Exercise directions: A single number is needed: how many lines of the data below contain "Kicad".

[Records drawn from a dataset]
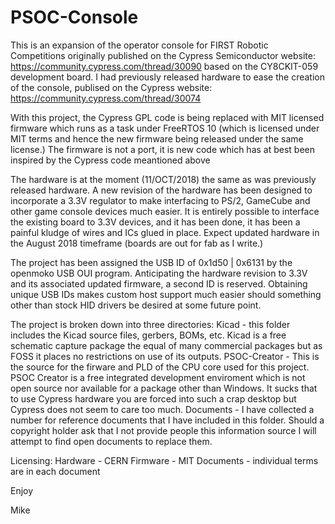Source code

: # PSOC-Console

This is an expansion of the operator console for FIRST Robotic Competitions
originally published on the Cypress Semiconductor website:
  https://community.cypress.com/thread/30090
based on the CY8CKIT-059 development board.  I had previously released hardware
to ease the creation of the console, publised on the Cypress website:
  https://community.cypress.com/thread/30074
  
With this project, the Cypress GPL code is being replaced with MIT licensed 
firmware which runs as a task under FreeRTOS 10 (which is licensed under MIT
terms and hence the new firmware being released under the same license.)  The
firmware is not a port, it is new code which has at best been inspired by the
Cypress code meantioned above

The hardware is at the moment (11/OCT/2018) the same as was previously released
hardware.  A new revision of the hardware has been designed to incorporate a
3.3V regulator to make interfacing to PS/2, GameCube and other game console 
devices much easier.  It is entirely possible to interface the existing board
to 3.3V devices, and it has been done, it has been a painful kludge of wires
and ICs glued in place.  Expect updated hardware in the August 2018 timeframe
(boards are out for fab as I write.)

The project has been assigned the USB ID of 0x1d50 | 0x6131 by the 
openmoko USB OUI program.  Anticipating the hardware revision to 3.3V and its
associated updated firmware, a second ID is reserved.  Obtaining unique USB
IDs makes custom host support much easier should something other than stock
HID drivers be desired at some future point.

The project is broken down into three directories:
  Kicad - this folder includes the Kicad source files, gerbers, BOMs, etc.
    Kicad is a free schematic capture package the equal of many commercial
	packages but as FOSS it places no restrictions on use of its outputs.
  PSOC-Creator - This is the source for the firware and PLD of the CPU core
    used for this project.  PSOC Creator is a free integrated development
	enviroment which is not open source nor available for a package other than
	Windows.  It sucks that to use Cypress hardware you are forced into such
	a crap desktop but Cypress does not seem to care too much.
  Documents - I have collected a number for reference documents that I have
    included in this folder.  Should a copyright holder ask that I not provide
	people this information source I will attempt to find open documents to 
	replace them.
	
Licensing:
  Hardware - CERN
  Firmware - MIT
  Documents - individual terms are in each document
  
Enjoy

Mike
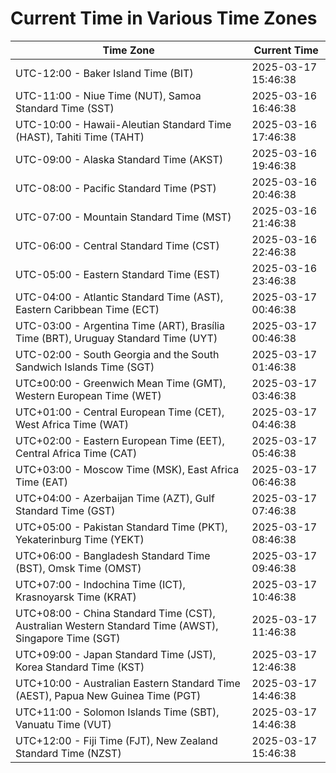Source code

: # Current Time in Various Time Zones

| Time Zone | Current Time |
|-----------|--------------|
| UTC-12:00 - Baker Island Time (BIT) | 2025-03-17 15:46:38 |
| UTC-11:00 - Niue Time (NUT), Samoa Standard Time (SST) | 2025-03-16 16:46:38 |
| UTC-10:00 - Hawaii-Aleutian Standard Time (HAST), Tahiti Time (TAHT) | 2025-03-16 17:46:38 |
| UTC-09:00 - Alaska Standard Time (AKST) | 2025-03-16 19:46:38 |
| UTC-08:00 - Pacific Standard Time (PST) | 2025-03-16 20:46:38 |
| UTC-07:00 - Mountain Standard Time (MST) | 2025-03-16 21:46:38 |
| UTC-06:00 - Central Standard Time (CST) | 2025-03-16 22:46:38 |
| UTC-05:00 - Eastern Standard Time (EST) | 2025-03-16 23:46:38 |
| UTC-04:00 - Atlantic Standard Time (AST), Eastern Caribbean Time (ECT) | 2025-03-17 00:46:38 |
| UTC-03:00 - Argentina Time (ART), Brasília Time (BRT), Uruguay Standard Time (UYT) | 2025-03-17 00:46:38 |
| UTC-02:00 - South Georgia and the South Sandwich Islands Time (SGT) | 2025-03-17 01:46:38 |
| UTC±00:00 - Greenwich Mean Time (GMT), Western European Time (WET) | 2025-03-17 03:46:38 |
| UTC+01:00 - Central European Time (CET), West Africa Time (WAT) | 2025-03-17 04:46:38 |
| UTC+02:00 - Eastern European Time (EET), Central Africa Time (CAT) | 2025-03-17 05:46:38 |
| UTC+03:00 - Moscow Time (MSK), East Africa Time (EAT) | 2025-03-17 06:46:38 |
| UTC+04:00 - Azerbaijan Time (AZT), Gulf Standard Time (GST) | 2025-03-17 07:46:38 |
| UTC+05:00 - Pakistan Standard Time (PKT), Yekaterinburg Time (YEKT) | 2025-03-17 08:46:38 |
| UTC+06:00 - Bangladesh Standard Time (BST), Omsk Time (OMST) | 2025-03-17 09:46:38 |
| UTC+07:00 - Indochina Time (ICT), Krasnoyarsk Time (KRAT) | 2025-03-17 10:46:38 |
| UTC+08:00 - China Standard Time (CST), Australian Western Standard Time (AWST), Singapore Time (SGT) | 2025-03-17 11:46:38 |
| UTC+09:00 - Japan Standard Time (JST), Korea Standard Time (KST) | 2025-03-17 12:46:38 |
| UTC+10:00 - Australian Eastern Standard Time (AEST), Papua New Guinea Time (PGT) | 2025-03-17 14:46:38 |
| UTC+11:00 - Solomon Islands Time (SBT), Vanuatu Time (VUT) | 2025-03-17 14:46:38 |
| UTC+12:00 - Fiji Time (FJT), New Zealand Standard Time (NZST) | 2025-03-17 15:46:38 |
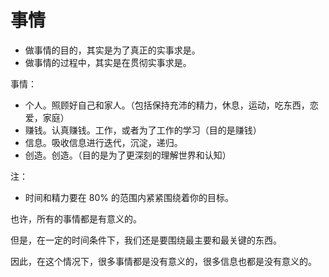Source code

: # 事情

- 做事情的目的，其实是为了真正的实事求是。
- 做事情的过程中，其实是在贯彻实事求是。

事情：

- 个人。照顾好自己和家人。（包括保持充沛的精力，休息，运动，吃东西，恋爱，家庭）
- 赚钱。认真赚钱。工作，或者为了工作的学习（目的是赚钱）
- 信息。吸收信息进行迭代，沉淀，递归。
- 创造。创造。（目的是为了更深刻的理解世界和认知）

注：

- 时间和精力要在 80% 的范围内紧紧围绕着你的目标。




也许，所有的事情都是有意义的。

但是，在一定的时间条件下，我们还是要围绕最主要和最关键的东西。

因此，在这个情况下，很多事情都是没有意义的，很多信息也都是没有意义的。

Exercise response: 2